Sales of homes of all types in Turkey plunged 31% year-on-year in May to just 82,252 units, after having already plunged 18% year-over-year in April, according to the Turkish Statistical Institute. It was the sharpest year-over-year drop in the data going back to 2013, as Turkey’s economic crisis continues to bite. For the first five months of 2019, home sales dropped 19% compared to the same period last year, to 423,088 units.
The six-month moving average, which reduces the large seasonal and month-to-month swings of home sales in Turkey, dropped to the lowest levels since 2013-2014:
In terms of new homes, sales crashed 39% in May compared to the same month last year, to 33,765 units, after dropping almost 30% in April.
Turkey’s housing market is in a deep downturn after a debt and currency crisis last year sent interest rates on mortgages soaring and decimated consumer spending power. The government has lowered taxes on home purchases and offered cheap lending via state-run banks to help boost activity in the industry and stem the rising number of new homes lying empty.
But it’s not working. Last year, the total number of homes sold fell by 2.5%, the first decline in this data going back to 2013. The number of mortgages signed, however, plunged by 42% to 276,826 from a record high of 473,099 in 2017. That was a foretaste of things to come.
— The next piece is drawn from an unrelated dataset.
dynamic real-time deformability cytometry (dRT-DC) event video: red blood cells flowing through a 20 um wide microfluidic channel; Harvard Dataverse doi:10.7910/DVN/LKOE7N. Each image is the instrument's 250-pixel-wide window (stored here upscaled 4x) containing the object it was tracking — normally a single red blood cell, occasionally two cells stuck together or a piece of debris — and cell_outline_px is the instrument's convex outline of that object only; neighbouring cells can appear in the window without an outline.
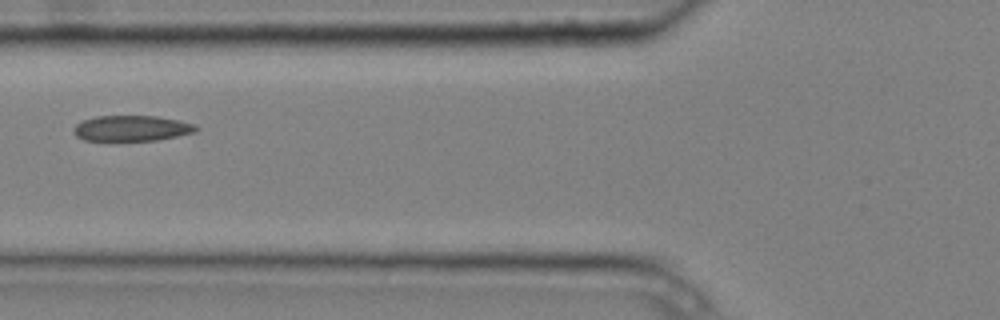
{"species": "common noctule bat (a hibernating species)", "species_latin": "Nyctalus noctula", "temperature_condition": "cold", "stored_images_in_passage": 8, "camera_frame_rate_fps": 3000, "um_per_image_px": 0.085, "animal": {"sex": "male", "body_mass_g": 20.4}, "frame": {"image": 1, "passage_image": 6, "time_ms": 1.667, "image_size_px": [1000, 320], "cell_outline_px": [[200, 128], [196, 132], [156, 140], [116, 144], [84, 140], [76, 136], [72, 132], [72, 128], [76, 124], [84, 120], [96, 116], [156, 116], [180, 120], [196, 124]], "centroid_in_image_um": [11.15, 10.96], "position_along_channel_um": 114.7, "area_um2": 19.36}}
For the first five months this year, the number of mortgages signed collapsed by a 65%, from 154,000 to 54,000.
Indeed, demand for mortgages is falling so fast that Turkey’s two biggest public owned banks, Vakifbank and Ziraat Bank, this week started offering mortgages to home buyers at below market rates in an attempt to reverse the trend. Both banks have cozy ties with Turkey’s President Recep Tayyip Erdoğan.